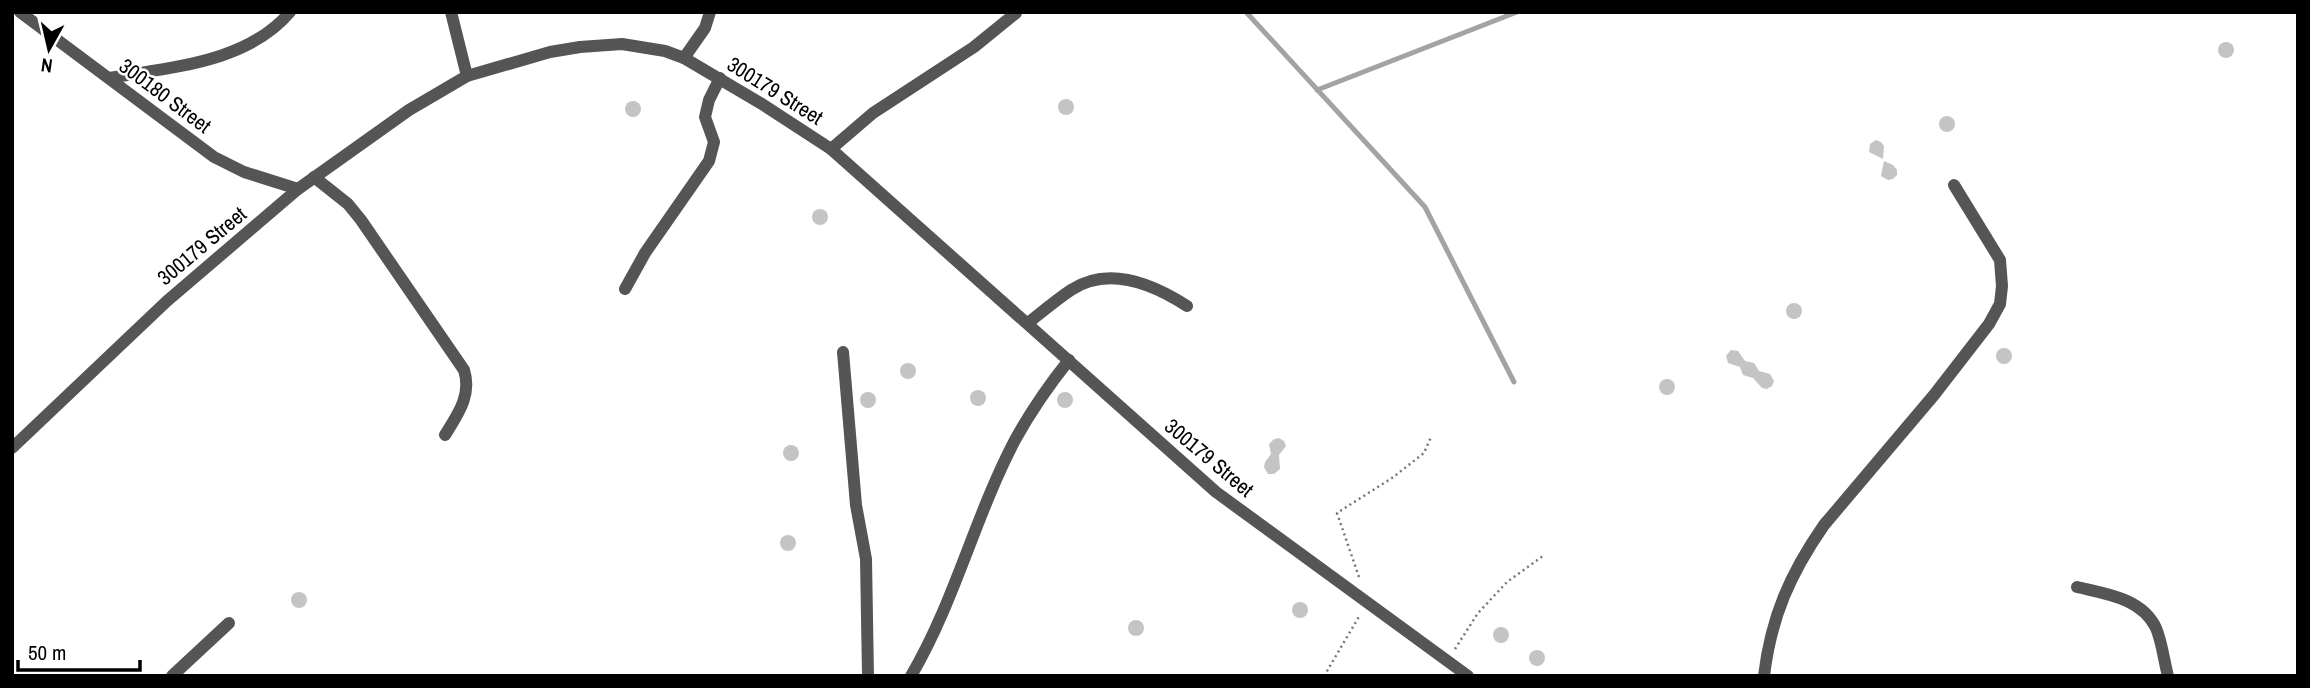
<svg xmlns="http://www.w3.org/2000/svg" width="2310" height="688" font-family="'Archivo Narrow',sans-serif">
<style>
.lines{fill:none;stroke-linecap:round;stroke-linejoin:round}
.stream{stroke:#a3a3a3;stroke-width:5}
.building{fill:#c4c4c4}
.path{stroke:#777;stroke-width:2.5;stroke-dasharray:2 3.5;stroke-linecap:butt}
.minor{stroke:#555;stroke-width:12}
.labels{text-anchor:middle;stroke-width:5;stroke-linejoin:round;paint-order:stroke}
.street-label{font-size:21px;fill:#000;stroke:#fff}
</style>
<rect width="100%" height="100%" fill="#fff"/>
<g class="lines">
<g class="stream">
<path d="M1246,12l179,195 89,175"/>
<path d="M1317,90l200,-78"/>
</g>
</g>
<g class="building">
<circle cx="2226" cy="50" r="8"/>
<circle cx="1066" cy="107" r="8"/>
<circle cx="633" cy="109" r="8"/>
<circle cx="1947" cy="124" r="8"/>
<path d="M1876,140l5,2 3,4 -1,13 -14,-7 1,-8z"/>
<path d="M1884,161l9,4 4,5v5l-4,4 -5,1 -7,-4z"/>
<circle cx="820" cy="217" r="8"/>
<circle cx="1794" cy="311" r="8"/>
<circle cx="2004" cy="356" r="8"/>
<path d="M1731,350l7,1 7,10 9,2 5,8 11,3 4,7 -2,5 -5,3 -5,-1 -9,-10 -10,-3 -3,-8 -12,-4 -2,-7z"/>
<circle cx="908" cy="371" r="8"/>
<circle cx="1667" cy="387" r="8"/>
<circle cx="978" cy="398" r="8"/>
<circle cx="1065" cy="400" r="8"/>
<circle cx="868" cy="400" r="8"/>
<path d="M1279,438l5,3 2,5 -7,9 1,14 -6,5h-6l-4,-7 1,-5 6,-8 -2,-10 5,-5z"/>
<circle cx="791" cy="453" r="8"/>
<circle cx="788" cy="543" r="8"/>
<circle cx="299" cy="600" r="8"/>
<circle cx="1300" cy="610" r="8"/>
<circle cx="1136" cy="628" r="8"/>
<circle cx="1501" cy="635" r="8"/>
<circle cx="1537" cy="658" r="8"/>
</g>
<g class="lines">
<g class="path">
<path d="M1359,577l-22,-64 55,-35 32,-25 7,-16"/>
<path d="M1455,649l23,-36 29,-31 36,-26"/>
<path d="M1324,676l36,-61"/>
</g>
<g class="minor">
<path d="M20,12l194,145 30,15 54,17"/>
<path d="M451,12l16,64"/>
<path d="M684,58l21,-30 5,-16"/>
<path d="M109,78c62,-11 138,-15 181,-66"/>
<path d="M831,149l42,-36 101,-66 42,-34"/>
<path d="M314,177l34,27 13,16 103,150c8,25 -6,44 -19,65"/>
<path d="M625,289l20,-36 64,-92 5,-19 -9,-25 4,-17 11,-22"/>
<path d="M1028,323c14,-11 28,-23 43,-33 38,-25 82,-6 116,16"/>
<path d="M843,352l13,153 10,54 2,117"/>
<path d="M12,448l155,-147 131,-112 111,-79 58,-34 83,-24 30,-5 42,-3 43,7 19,7 78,46 69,45 385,343 252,184"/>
<path d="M2077,587c29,7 65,11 79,41 6,14 8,33 12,48"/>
<path d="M172,676l57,-53"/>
<path d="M911,676c44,-75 64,-160 104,-236 16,-29 34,-55 54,-80"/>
<path d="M1764,676c7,-59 26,-102 60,-151l110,-130 55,-71 11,-20 2,-18 -2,-26 -46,-75"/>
</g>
</g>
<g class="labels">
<g class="street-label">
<text transform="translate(775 91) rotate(32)" y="7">300179 Street</text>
<text transform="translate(165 96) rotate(37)" y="7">300180 Street</text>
<text transform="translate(202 246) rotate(-40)" y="7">300179 Street</text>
<text transform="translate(1209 458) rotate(40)" y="7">300179 Street</text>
</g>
</g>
<rect width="2310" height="688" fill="none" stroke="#000000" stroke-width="28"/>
<g transform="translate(49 49) rotate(188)" stroke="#ffffff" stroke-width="5" paint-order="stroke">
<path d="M0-5L12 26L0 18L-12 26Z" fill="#000000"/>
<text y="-10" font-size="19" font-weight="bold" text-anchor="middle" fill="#000000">N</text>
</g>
<path d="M18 660v10h122v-10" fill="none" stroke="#000000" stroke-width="3.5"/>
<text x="28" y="660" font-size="21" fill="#000000" stroke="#ffffff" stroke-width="5" paint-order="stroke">50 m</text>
</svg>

────────────────────────────────────────

* Task objective
Locate and copy each line in the data above that includes the word "linecap".

* The completed task
.lines{fill:none;stroke-linecap:round;stroke-linejoin:round}
.path{stroke:#777;stroke-width:2.5;stroke-dasharray:2 3.5;stroke-linecap:butt}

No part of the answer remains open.